▶ Collected data entries:
━━━━━━━━━━
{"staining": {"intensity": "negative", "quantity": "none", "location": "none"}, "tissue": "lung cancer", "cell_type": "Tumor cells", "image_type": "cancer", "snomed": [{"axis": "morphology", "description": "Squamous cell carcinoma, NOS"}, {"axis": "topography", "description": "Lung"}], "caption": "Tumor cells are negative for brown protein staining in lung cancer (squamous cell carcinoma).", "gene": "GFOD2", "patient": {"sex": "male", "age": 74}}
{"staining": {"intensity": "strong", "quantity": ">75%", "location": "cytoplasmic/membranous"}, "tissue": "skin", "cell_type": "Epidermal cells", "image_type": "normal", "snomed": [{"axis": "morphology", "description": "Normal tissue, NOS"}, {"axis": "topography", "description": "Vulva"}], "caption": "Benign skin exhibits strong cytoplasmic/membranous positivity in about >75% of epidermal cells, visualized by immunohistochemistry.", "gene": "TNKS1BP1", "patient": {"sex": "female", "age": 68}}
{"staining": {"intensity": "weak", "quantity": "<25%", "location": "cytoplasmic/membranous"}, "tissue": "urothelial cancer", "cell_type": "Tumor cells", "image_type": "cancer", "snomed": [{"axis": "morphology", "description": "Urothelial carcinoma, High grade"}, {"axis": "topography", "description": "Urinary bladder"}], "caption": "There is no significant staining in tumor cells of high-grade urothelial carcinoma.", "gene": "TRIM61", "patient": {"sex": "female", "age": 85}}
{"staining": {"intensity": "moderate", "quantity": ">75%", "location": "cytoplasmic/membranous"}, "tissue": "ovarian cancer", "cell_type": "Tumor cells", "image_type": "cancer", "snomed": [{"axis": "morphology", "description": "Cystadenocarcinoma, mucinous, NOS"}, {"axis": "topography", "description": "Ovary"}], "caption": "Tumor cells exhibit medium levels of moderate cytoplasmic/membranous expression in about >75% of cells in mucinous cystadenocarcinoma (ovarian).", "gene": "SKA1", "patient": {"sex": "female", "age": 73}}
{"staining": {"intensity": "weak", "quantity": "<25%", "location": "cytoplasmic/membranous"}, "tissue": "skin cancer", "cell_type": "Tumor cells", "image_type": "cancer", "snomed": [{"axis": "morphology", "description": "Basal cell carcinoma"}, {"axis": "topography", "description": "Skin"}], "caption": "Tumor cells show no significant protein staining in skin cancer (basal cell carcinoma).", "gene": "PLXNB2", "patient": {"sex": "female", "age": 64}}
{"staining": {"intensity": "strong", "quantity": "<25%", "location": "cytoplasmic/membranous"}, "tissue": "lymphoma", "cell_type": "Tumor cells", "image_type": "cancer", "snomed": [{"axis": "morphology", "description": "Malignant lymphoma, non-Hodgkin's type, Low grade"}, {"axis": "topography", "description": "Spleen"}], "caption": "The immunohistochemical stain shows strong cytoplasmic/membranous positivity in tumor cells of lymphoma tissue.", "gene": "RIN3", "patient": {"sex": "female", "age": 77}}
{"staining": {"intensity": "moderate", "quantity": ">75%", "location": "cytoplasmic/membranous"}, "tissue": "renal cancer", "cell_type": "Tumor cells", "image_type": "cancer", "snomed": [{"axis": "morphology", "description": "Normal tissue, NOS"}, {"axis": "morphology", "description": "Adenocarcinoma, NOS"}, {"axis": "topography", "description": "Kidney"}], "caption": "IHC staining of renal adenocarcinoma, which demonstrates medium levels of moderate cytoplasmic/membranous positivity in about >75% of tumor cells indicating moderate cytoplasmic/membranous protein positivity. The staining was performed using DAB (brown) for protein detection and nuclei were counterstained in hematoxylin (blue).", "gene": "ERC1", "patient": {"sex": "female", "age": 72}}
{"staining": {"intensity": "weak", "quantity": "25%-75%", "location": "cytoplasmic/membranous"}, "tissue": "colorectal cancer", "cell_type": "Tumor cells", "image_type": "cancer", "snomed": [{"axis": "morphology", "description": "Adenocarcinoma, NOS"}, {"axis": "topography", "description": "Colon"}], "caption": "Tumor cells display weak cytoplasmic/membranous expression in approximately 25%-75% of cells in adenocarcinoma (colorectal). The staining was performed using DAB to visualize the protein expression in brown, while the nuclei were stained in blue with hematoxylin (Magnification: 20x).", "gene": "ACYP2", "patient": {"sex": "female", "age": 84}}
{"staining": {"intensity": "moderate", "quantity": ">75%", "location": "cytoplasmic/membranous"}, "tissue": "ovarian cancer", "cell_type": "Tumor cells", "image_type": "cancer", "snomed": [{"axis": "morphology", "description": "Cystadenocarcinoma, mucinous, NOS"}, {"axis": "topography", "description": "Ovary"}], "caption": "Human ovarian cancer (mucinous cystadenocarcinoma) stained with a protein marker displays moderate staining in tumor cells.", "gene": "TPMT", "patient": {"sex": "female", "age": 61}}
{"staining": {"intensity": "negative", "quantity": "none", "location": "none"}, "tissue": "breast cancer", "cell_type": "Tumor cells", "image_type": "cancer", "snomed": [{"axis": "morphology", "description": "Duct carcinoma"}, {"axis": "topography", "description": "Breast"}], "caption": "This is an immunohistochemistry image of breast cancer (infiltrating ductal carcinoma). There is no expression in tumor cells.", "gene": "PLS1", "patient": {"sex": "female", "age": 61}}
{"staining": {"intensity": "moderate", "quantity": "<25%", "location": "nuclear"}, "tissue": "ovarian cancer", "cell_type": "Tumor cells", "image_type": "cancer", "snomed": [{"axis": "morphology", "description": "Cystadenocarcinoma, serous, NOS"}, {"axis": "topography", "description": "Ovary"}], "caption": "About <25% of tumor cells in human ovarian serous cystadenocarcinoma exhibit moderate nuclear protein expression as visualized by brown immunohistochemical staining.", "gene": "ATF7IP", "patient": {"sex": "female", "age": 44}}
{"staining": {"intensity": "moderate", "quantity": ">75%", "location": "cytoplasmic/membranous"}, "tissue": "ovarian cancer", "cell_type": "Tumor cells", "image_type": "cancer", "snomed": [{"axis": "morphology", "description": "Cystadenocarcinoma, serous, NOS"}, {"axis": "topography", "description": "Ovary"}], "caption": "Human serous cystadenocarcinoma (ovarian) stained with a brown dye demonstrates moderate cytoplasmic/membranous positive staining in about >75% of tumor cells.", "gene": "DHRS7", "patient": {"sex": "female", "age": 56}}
━━━━━━━━━━
▶ Goal of the exercise:
Every line from the first entry to the line containing "skin exhibits strong" should be transcribed exactly, and nothing beyond it.

▶ Task result:
{"staining": {"intensity": "negative", "quantity": "none", "location": "none"}, "tissue": "lung cancer", "cell_type": "Tumor cells", "image_type": "cancer", "snomed": [{"axis": "morphology", "description": "Squamous cell carcinoma, NOS"}, {"axis": "topography", "description": "Lung"}], "caption": "Tumor cells are negative for brown protein staining in lung cancer (squamous cell carcinoma).", "gene": "GFOD2", "patient": {"sex": "male", "age": 74}}
{"staining": {"intensity": "strong", "quantity": ">75%", "location": "cytoplasmic/membranous"}, "tissue": "skin", "cell_type": "Epidermal cells", "image_type": "normal", "snomed": [{"axis": "morphology", "description": "Normal tissue, NOS"}, {"axis": "topography", "description": "Vulva"}], "caption": "Benign skin exhibits strong cytoplasmic/membranous positivity in about >75% of epidermal cells, visualized by immunohistochemistry.", "gene": "TNKS1BP1", "patient": {"sex": "female", "age": 68}}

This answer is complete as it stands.